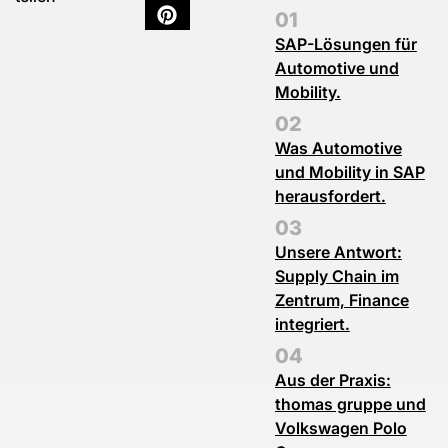
SAP-Lösungen für
Automotive und
Mobility.
Was Automotive
und Mobility in SAP
herausfordert.
Unsere Antwort:
Supply Chain im
Zentrum, Finance
integriert.
Aus der Praxis:
thomas gruppe und
Volkswagen Polo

- Exercise details: Starting at the line with "und Mobility in SAP", restate each line through the end of the records, both ends included, and stop there.

- Exercise response:
und Mobility in SAP
herausfordert.
Unsere Antwort:
Supply Chain im
Zentrum, Finance
integriert.
Aus der Praxis:
thomas gruppe und
Volkswagen Polo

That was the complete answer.